• **Work request**: Exact duplicates of all the records are needed.

• **Saved data entries**:

--------------------------------------------------

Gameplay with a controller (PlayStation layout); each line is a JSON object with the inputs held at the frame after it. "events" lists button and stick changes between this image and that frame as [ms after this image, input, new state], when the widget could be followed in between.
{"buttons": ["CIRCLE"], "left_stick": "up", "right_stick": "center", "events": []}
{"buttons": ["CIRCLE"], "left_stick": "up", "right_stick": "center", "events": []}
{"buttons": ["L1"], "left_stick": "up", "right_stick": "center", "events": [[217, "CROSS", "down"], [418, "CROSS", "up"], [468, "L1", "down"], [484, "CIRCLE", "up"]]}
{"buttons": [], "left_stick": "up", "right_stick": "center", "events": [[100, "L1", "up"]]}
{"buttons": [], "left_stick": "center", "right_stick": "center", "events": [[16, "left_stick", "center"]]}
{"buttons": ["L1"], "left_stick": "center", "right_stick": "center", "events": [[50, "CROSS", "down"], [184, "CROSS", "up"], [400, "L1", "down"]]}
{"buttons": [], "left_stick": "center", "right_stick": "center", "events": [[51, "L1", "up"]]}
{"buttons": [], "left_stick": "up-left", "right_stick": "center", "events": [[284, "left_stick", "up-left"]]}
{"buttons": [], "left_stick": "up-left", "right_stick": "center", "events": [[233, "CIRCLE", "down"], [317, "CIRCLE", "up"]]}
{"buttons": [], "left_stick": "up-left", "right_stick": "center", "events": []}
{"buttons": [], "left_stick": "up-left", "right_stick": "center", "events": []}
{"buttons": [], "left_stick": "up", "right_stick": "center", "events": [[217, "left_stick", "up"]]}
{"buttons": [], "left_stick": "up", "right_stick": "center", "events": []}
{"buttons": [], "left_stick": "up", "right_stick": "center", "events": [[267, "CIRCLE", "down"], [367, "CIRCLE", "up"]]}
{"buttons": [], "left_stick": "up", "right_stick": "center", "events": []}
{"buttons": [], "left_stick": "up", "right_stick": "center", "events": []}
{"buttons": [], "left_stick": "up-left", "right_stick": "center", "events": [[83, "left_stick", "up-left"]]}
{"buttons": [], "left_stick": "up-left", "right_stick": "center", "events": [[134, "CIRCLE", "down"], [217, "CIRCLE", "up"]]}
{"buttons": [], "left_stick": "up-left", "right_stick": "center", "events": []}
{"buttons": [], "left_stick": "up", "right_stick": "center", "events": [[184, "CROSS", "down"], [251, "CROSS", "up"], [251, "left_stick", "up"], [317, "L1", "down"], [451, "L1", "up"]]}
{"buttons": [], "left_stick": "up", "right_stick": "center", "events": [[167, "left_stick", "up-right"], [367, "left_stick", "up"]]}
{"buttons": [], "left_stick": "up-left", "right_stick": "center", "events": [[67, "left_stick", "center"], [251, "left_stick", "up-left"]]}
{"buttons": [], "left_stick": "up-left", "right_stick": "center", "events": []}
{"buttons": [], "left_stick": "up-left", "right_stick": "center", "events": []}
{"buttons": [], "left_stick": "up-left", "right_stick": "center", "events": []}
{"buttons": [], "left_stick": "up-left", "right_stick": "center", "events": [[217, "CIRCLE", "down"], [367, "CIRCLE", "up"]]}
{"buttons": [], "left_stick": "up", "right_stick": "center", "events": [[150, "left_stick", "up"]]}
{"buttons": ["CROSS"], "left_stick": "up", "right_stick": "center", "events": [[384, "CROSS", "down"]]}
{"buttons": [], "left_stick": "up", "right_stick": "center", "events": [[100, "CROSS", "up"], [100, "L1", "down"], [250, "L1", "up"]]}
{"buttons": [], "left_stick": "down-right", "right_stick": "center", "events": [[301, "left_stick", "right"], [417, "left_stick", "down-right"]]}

--------------------------------------------------

• **Your response**:
Gameplay with a controller (PlayStation layout); each line is a JSON object with the inputs held at the frame after it. "events" lists button and stick changes between this image and that frame as [ms after this image, input, new state], when the widget could be followed in between.
{"buttons": ["CIRCLE"], "left_stick": "up", "right_stick": "center", "events": []}
{"buttons": ["CIRCLE"], "left_stick": "up", "right_stick": "center", "events": []}
{"buttons": ["L1"], "left_stick": "up", "right_stick": "center", "events": [[217, "CROSS", "down"], [418, "CROSS", "up"], [468, "L1", "down"], [484, "CIRCLE", "up"]]}
{"buttons": [], "left_stick": "up", "right_stick": "center", "events": [[100, "L1", "up"]]}
{"buttons": [], "left_stick": "center", "right_stick": "center", "events": [[16, "left_stick", "center"]]}
{"buttons": ["L1"], "left_stick": "center", "right_stick": "center", "events": [[50, "CROSS", "down"], [184, "CROSS", "up"], [400, "L1", "down"]]}
{"buttons": [], "left_stick": "center", "right_stick": "center", "events": [[51, "L1", "up"]]}
{"buttons": [], "left_stick": "up-left", "right_stick": "center", "events": [[284, "left_stick", "up-left"]]}
{"buttons": [], "left_stick": "up-left", "right_stick": "center", "events": [[233, "CIRCLE", "down"], [317, "CIRCLE", "up"]]}
{"buttons": [], "left_stick": "up-left", "right_stick": "center", "events": []}
{"buttons": [], "left_stick": "up-left", "right_stick": "center", "events": []}
{"buttons": [], "left_stick": "up", "right_stick": "center", "events": [[217, "left_stick", "up"]]}
{"buttons": [], "left_stick": "up", "right_stick": "center", "events": []}
{"buttons": [], "left_stick": "up", "right_stick": "center", "events": [[267, "CIRCLE", "down"], [367, "CIRCLE", "up"]]}
{"buttons": [], "left_stick": "up", "right_stick": "center", "events": []}
{"buttons": [], "left_stick": "up", "right_stick": "center", "events": []}
{"buttons": [], "left_stick": "up-left", "right_stick": "center", "events": [[83, "left_stick", "up-left"]]}
{"buttons": [], "left_stick": "up-left", "right_stick": "center", "events": [[134, "CIRCLE", "down"], [217, "CIRCLE", "up"]]}
{"buttons": [], "left_stick": "up-left", "right_stick": "center", "events": []}
{"buttons": [], "left_stick": "up", "right_stick": "center", "events": [[184, "CROSS", "down"], [251, "CROSS", "up"], [251, "left_stick", "up"], [317, "L1", "down"], [451, "L1", "up"]]}
{"buttons": [], "left_stick": "up", "right_stick": "center", "events": [[167, "left_stick", "up-right"], [367, "left_stick", "up"]]}
{"buttons": [], "left_stick": "up-left", "right_stick": "center", "events": [[67, "left_stick", "center"], [251, "left_stick", "up-left"]]}
{"buttons": [], "left_stick": "up-left", "right_stick": "center", "events": []}
{"buttons": [], "left_stick": "up-left", "right_stick": "center", "events": []}
{"buttons": [], "left_stick": "up-left", "right_stick": "center", "events": []}
{"buttons": [], "left_stick": "up-left", "right_stick": "center", "events": [[217, "CIRCLE", "down"], [367, "CIRCLE", "up"]]}
{"buttons": [], "left_stick": "up", "right_stick": "center", "events": [[150, "left_stick", "up"]]}
{"buttons": ["CROSS"], "left_stick": "up", "right_stick": "center", "events": [[384, "CROSS", "down"]]}
{"buttons": [], "left_stick": "up", "right_stick": "center", "events": [[100, "CROSS", "up"], [100, "L1", "down"], [250, "L1", "up"]]}
{"buttons": [], "left_stick": "down-right", "right_stick": "center", "events": [[301, "left_stick", "right"], [417, "left_stick", "down-right"]]}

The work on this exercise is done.